Records from a collection:

"""

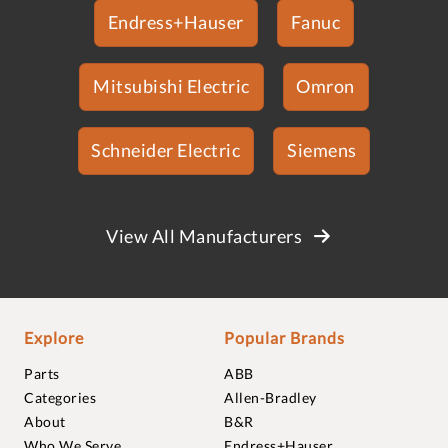
Endress+Hauser
Fanuc
Mitsubishi Electric
Omron
Schneider Electric
Siemens
View All Manufacturers
Explore
Popular Brands
Parts
ABB
Categories
Allen-Bradley
About
B&R
Who We Serve
Endress+Hauser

"""

• [Work order] Would you copy out every line in the records that includes the string "Electric"?

• [Exercise solution]
Mitsubishi Electric
Schneider Electric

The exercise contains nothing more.